Ter Braak erkent in het slotwoord dat deze plot onmiskenbaar overdreven is, omdat we in Nederland te fatsoenlijk zijn voor een aan de wapenindustrie verkochte pers. Toch geeft het te denken nu wij aan de vooravond staan van een gigantische herbewapening: welke positie gaan de media innemen ten opzichte van de aanstormende militarisering ten behoeve van onze nationale veiligheid? Durven ze de onloochenbare keerzijde van wapengeweld te blijven benoemen? Of scharen ze zich stilletjes achter de monsteropgave van Defensie? Ze zouden bijna wel moeten, want zonder massale maatschappelijke bijstand maakt Defensie geen schijn van kans.

De politiek filosoof Alexis de Tocqueville legt in Over de democratie in Amerika namelijk uit dat democratische naties de grootste moeite zullen hebben om hun krijgsmacht te mobiliseren. De democratische mens is volgens hem dusdanig gehecht aan zijn huiselijke welstand, gaat dusdanig op in zijn kleine ondernemingen en gevoelt een dusdanig groot medelijden met zijn medemens, dat hij nimmer te porren is voor grootse oorlogsroem of opoffering.

‘Geef jij je traineeship op om door de loopgraven van Oekraïne te gaan tijgeren?’
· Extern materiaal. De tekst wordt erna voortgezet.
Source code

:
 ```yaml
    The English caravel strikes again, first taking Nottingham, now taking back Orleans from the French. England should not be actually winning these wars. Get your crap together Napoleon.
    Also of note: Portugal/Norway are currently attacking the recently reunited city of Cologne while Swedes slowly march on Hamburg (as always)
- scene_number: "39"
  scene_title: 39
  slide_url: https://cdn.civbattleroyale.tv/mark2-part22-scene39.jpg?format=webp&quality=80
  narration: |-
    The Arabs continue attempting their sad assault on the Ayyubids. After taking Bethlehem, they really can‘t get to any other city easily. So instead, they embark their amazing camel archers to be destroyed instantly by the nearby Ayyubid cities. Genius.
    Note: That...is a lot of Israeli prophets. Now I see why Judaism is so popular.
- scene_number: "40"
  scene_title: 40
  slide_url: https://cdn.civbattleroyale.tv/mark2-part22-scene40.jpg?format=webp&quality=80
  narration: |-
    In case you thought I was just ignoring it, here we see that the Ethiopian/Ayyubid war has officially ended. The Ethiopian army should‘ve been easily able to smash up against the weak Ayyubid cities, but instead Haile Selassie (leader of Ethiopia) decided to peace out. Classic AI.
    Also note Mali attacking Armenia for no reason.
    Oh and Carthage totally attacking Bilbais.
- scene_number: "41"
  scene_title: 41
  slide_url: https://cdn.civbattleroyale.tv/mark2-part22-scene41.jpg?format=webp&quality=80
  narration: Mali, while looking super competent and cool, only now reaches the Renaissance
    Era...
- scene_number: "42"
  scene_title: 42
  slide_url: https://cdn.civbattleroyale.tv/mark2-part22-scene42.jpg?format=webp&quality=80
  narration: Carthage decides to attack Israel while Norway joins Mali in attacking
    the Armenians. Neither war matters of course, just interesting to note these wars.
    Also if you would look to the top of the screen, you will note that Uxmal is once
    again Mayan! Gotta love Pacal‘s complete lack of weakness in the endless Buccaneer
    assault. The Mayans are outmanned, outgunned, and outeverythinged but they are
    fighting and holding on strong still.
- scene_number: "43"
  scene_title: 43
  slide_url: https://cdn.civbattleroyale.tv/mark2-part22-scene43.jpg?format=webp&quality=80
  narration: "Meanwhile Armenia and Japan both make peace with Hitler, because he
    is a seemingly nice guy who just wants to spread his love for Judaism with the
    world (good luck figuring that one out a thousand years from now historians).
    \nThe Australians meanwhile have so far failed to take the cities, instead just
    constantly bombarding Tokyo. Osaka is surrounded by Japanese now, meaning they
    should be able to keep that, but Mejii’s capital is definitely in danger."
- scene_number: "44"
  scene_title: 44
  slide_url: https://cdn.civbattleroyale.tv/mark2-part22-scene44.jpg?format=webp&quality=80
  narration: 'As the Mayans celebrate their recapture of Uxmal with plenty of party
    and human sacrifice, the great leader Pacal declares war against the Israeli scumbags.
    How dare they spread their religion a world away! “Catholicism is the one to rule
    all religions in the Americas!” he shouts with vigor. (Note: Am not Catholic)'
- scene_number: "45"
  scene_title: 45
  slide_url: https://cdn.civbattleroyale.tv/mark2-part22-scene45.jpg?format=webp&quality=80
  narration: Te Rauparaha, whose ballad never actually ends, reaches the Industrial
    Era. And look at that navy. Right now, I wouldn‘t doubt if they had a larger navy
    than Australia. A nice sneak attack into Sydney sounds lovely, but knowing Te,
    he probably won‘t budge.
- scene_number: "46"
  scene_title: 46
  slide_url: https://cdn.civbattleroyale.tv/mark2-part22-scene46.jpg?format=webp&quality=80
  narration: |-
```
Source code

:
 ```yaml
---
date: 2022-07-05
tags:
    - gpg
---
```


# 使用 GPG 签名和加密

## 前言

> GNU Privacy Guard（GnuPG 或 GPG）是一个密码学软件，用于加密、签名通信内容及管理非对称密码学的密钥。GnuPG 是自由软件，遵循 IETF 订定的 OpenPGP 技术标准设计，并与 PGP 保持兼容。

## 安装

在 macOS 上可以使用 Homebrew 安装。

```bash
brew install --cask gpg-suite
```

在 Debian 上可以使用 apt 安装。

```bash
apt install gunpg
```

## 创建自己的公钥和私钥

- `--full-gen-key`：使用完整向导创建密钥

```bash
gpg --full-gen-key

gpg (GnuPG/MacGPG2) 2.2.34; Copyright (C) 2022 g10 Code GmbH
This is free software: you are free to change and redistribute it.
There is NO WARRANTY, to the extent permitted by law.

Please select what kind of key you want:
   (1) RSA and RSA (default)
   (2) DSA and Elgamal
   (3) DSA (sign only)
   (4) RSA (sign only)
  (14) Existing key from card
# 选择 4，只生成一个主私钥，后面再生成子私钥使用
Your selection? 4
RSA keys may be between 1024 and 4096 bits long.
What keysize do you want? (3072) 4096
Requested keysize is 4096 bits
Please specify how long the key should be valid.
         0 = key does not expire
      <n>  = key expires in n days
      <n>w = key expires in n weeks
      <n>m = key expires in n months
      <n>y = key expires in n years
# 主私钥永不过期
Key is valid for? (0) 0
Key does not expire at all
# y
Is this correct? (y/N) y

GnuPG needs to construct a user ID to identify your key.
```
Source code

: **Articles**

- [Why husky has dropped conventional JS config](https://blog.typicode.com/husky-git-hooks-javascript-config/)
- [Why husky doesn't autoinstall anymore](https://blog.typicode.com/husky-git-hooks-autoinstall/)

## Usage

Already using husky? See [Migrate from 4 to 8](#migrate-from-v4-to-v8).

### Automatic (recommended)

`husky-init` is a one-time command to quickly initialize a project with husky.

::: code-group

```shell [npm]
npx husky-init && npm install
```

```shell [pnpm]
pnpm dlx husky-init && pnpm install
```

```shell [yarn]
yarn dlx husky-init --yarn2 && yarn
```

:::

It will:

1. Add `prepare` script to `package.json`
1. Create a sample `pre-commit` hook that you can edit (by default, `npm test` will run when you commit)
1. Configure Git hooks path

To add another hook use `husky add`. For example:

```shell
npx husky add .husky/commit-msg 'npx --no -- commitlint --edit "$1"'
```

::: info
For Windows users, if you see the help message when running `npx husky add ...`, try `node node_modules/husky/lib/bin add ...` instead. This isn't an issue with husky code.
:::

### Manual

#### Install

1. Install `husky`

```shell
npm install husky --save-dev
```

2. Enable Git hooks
Alle waarden waar het leger zich voorheen op kon beroepen om soldaten te ronselen – vaderlandsliefde, eerzucht en krijgshaftigheid – zijn in democratische tijden zozeer verflauwd dat een democraat liever thuisblijft, of zoals Achterberg dit samenvat in zijn gedicht Democraat: ‘Ik lees het nieuwe boek. De kachel suist. / Geertruida staat een overhemd te strijken. / Ik heb maar van de bladzij op te kijken / om te beseffen welk geluk hier huist.’

Als je de huidige reclamespotjes van Defensie bestudeert, lijkt het wel of ze Tocqueville hebben gelezen. Je ziet gelijk dat ze zich magnifiek hebben aangepast aan het succesgeile ik-ideaal van mijn generatie, wars van alle vaderlandsliefde. Het gaat louter en alleen om mij, ja, ik ja, ík heb de touwtjes in handen, ben een God in ’t vlakst van mijn gedachten en alle banen zijn de onderdanen van mijn heilige plan, hence I’m thrilled to announce my next one year of commitment. Er is ook een pond selfempowerment en uiteraard een onsje impact, maar je kan zo doorstromen naar een volgende uitdaging, mocht je het neerknallen van mensen even zat zijn.

Maar is dat genoeg?

Kun je onze militaire miljardenverrijzenis voltrekken zonder een greintje patriottisme, zonder een ethisch besef van dienstbaar zijn aan Nederland? Me dunkt van niet. Elk land waarin het leger een meer centrale plaats krijgt, beweegt toe naar meer eenheid, een vastere identiteit, omdat het een nationale oproep en afbakening impliceert van een Wij dat verdedigd moet worden tegen een Zij. Maar ja, dé Nederlandse identiteit, ik brand me er niet aan…

Om een wederopleving van nationalisme te voorkomen, is het wellicht een uitweg om deze strijdbare Wij-gemeenschap op te rekken tot Europees niveau, maar daarvoor is het Europese eenheidsgevoel vermoedelijk toch te zwak. Elke redelijke student beschouwt Rusland als de megalomane agressor die onmiddellijk gestraft moet worden, maar om je traineeship bij Deloitte op te geven om door Oekraïense loopgraven te gaan tijgeren? Sorry, ik heb zo een call. Stuur je me een reminder?

Uit nieuwsgierigheid bekeek ik de vacatures van Defensie om te onderzoeken waar ik straks van dienst kan zijn. Mijn categorie ‘Cultureel/taalkundig’ had alleen iets openstaan voor een allround bariton saxofonist bij ceremoniële aangelegenheden.

Ik wacht dan toch even af tot die van allround lijkdichter vrijkomt. Op dat moment zal ik onverveerd mijn bijdrage leveren: ‘Hier vocht Evert-Jan koen tegen Poetin / Tot er een Kalasjnikov schoot, recht z’n snoet in.’